Pharmakotherapie bei spinaler Muskelatrophie

Prof. Dr. Brunhilde Wirth
Institut für Humangenetik
Universität Bonn

Die spinale Muskelatrophie (SMA) ist die zweithäufigste rezessive Erbkrankheit und die häufigste Todesursache – verursacht durch eine erbliche Krankheit- im Kindesalter. Die SMA wird in ca. 94 % durch homozygote Deletionen/Genkonversion des survival motor neuron Gens (SMN1) verursacht, wobei jeder SMA-Patient zwischen 1-4 SMN2-Kopien aufweist. SMN2 unterscheidet sich innerhalb des kodierenden Bereichs von SMN1 lediglich durch einen Nukleotidaustausch, der keine Aminosäureveränderung verursacht. Diese stumme Mutation zerstört jedoch einen exonic splicing enhancer im Exon 7 des SMN2-Gens, wodurch vorwiegend alternativ gespleißte SMN2-Transkripte erzeugt werden, denen Exon 7 fehlt. Wir konnten bereits 3 trans-aktivierende Spleißfaktoren (Htra2-ß1, hnRNP-G und RBM) identifizieren, die bei Überexpression eine über 80 %-ige Revertierung der alternativ gespleißten SMN2-Transkripte in korrekt gespleißte Volllängetransknpte bewirken.

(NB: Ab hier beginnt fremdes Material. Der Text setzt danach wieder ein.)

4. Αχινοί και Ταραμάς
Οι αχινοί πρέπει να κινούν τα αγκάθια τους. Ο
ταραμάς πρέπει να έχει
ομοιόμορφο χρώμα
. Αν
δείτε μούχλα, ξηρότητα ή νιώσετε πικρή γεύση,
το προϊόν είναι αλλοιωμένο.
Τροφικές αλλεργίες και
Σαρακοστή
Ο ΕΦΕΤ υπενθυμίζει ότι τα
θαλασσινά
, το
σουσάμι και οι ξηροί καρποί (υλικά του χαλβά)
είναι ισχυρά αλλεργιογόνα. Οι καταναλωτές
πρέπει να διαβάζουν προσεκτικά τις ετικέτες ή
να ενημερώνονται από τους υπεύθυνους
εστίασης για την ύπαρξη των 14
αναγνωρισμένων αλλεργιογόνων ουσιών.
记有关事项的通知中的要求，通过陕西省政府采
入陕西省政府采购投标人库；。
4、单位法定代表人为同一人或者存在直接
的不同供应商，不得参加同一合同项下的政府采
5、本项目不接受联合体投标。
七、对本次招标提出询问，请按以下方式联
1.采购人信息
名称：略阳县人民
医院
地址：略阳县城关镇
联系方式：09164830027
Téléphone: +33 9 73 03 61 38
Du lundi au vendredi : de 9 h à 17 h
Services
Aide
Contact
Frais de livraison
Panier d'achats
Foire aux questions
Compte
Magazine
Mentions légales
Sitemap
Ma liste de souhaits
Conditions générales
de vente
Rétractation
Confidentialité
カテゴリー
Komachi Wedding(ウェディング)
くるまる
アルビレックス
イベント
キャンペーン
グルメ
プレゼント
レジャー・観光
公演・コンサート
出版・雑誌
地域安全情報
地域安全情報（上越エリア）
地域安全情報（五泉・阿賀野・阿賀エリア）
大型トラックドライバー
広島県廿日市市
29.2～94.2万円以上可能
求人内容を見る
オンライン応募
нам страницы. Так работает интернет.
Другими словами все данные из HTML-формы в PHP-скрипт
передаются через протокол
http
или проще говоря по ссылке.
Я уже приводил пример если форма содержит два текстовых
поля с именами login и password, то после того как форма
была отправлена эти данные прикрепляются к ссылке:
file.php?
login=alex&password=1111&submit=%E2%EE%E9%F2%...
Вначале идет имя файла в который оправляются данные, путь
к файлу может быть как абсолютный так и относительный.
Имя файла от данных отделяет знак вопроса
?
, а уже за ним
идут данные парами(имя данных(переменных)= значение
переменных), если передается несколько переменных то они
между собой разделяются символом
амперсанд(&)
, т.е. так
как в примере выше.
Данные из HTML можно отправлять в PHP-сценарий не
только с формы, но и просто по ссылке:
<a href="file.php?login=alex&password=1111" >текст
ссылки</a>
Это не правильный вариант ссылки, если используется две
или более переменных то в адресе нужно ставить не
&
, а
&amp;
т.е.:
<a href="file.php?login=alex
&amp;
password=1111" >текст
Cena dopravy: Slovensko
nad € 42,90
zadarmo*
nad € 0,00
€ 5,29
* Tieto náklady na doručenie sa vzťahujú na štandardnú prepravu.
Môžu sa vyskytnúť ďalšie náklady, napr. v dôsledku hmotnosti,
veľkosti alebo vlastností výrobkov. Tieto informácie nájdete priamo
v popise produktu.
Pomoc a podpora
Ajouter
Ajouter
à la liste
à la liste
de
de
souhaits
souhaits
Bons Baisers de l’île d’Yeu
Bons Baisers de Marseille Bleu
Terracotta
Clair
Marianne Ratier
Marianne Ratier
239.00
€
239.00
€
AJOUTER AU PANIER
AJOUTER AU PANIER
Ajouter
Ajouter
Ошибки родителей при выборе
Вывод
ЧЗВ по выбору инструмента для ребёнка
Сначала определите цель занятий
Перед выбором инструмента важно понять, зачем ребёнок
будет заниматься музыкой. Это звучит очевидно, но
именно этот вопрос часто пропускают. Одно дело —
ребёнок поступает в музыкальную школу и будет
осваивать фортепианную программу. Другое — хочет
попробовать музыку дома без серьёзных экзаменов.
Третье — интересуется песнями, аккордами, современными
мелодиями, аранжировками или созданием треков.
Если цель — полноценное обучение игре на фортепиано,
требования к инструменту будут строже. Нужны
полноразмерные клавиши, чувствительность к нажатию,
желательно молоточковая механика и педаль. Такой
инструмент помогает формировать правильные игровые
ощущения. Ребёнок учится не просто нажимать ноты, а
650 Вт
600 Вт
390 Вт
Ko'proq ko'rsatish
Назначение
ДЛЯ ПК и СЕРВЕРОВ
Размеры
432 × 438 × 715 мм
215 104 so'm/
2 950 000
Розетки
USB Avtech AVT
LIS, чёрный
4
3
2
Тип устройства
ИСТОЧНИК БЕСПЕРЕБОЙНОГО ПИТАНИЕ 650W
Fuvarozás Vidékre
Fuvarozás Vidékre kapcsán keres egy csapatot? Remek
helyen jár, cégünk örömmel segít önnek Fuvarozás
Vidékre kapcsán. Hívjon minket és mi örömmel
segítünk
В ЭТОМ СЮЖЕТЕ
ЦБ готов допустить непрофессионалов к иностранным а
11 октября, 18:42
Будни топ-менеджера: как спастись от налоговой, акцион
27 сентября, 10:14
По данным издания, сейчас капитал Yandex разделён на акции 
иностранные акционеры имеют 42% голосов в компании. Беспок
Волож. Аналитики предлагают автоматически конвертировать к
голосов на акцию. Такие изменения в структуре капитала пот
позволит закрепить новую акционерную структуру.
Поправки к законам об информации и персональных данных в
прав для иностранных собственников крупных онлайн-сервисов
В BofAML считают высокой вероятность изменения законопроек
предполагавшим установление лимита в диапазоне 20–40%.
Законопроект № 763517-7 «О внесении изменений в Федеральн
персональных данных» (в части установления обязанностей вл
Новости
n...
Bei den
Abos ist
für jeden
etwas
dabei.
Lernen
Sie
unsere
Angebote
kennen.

Kürzlich haben wir zeigen können, dass 0,5-500 μM Valproinsäure (VPA) in primären Fibroblastenkulturen sowie in Epstein-Barr-Virus transformierten lymphoblastoiden Zelllinien von SMA-Patienten eine 2 bis 4-fache Revertierung des SMN2-Spleißmusters hervorruft. Es wurde bereits nachgewiesen, dass Natriumbutyrat (NaBu) eine ähnliche Wirkung besitzt. Beide, VPA und NaBu, sind Histon-Deacetylase-Inhibitoren. Wir konnten zeigen, dass die Wirkung auf das SMN2-Spleißen via Htra2-ß1 erfolgt.

VPA wird in der Therapie bei Epilepsie und manisch-depressiven Psychosen seit über 30 Jahren eingesetzt. Da VPA nur selten Nebenwirkungen zeigt sowie pharmakologisch bestens untersucht ist, soll zunächst eine klinische Studie bei 15-20 Eltern von SMA-Patienten durchgeführt werden, um festzustellen, ob die verabreichte VPA-Menge auch in vivo am Menschen eine Revertierung der SMN2-Transkripte im Serum bewirkt. Ist die erste Studie erfolgreich, soll anschließend eine klinische Studie bei 15 SMA-Patienten durchgeführt werden. Verläuft auch diese Studie positiv, soll eine multizentrische Studie erfolgen.

Besonders hervorzuheben ist, dass ein Erfolg dieser klinischen Studie ein erster wichtiger Durchbruch in der Therapie erblicher Krankheiten wäre. SMA wäre somit die erste hereditäre Erkrankung, die durch Wiederherstellung des korrekten Spleißmusters eines Gens, therapiert werden würde. Dabei kommt uns die Tatsache zu Nutze, dass VPA – wie die Therapie bei Epilepsie gezeigt hat – lebenslang dem Menschen verabreicht werden kann.